Can you quote, word for word, the material between the lines holding "Sergio Salvo" and "What is the difference", inclusive?

====

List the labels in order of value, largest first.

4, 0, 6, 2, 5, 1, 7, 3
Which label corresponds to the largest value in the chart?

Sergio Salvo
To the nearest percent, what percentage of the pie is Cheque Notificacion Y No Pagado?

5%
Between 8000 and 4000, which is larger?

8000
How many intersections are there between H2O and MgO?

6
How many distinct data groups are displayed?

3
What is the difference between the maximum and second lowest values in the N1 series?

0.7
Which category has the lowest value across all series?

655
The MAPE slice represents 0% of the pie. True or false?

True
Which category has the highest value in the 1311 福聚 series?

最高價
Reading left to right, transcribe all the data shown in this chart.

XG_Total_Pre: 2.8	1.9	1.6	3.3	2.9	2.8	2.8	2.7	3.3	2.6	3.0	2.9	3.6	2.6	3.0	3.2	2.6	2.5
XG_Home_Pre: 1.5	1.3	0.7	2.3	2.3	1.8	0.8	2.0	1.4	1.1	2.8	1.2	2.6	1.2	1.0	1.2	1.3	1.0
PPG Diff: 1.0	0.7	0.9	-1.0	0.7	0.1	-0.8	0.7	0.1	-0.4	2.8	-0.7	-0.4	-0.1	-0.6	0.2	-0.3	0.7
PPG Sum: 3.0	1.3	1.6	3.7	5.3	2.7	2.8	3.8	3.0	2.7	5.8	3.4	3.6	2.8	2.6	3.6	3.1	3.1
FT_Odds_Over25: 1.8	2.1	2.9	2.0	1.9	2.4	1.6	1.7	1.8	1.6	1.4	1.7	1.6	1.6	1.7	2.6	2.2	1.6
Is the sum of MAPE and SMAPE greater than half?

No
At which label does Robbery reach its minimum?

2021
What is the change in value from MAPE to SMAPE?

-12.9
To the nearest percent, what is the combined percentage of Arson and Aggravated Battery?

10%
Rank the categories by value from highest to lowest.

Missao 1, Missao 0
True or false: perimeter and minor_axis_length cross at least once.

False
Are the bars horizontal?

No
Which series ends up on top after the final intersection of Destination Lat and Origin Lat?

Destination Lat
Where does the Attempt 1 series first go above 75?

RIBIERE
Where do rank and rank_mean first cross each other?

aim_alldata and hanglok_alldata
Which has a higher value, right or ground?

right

====

#### [YOUR RESPONSE]
Sergio Salvo
To the nearest percent, what percentage of the pie is Cheque Notificacion Y No Pagado?

5%
Between 8000 and 4000, which is larger?

8000
How many intersections are there between H2O and MgO?

6
How many distinct data groups are displayed?

3
What is the difference between the maximum and second lowest values in the N1 series?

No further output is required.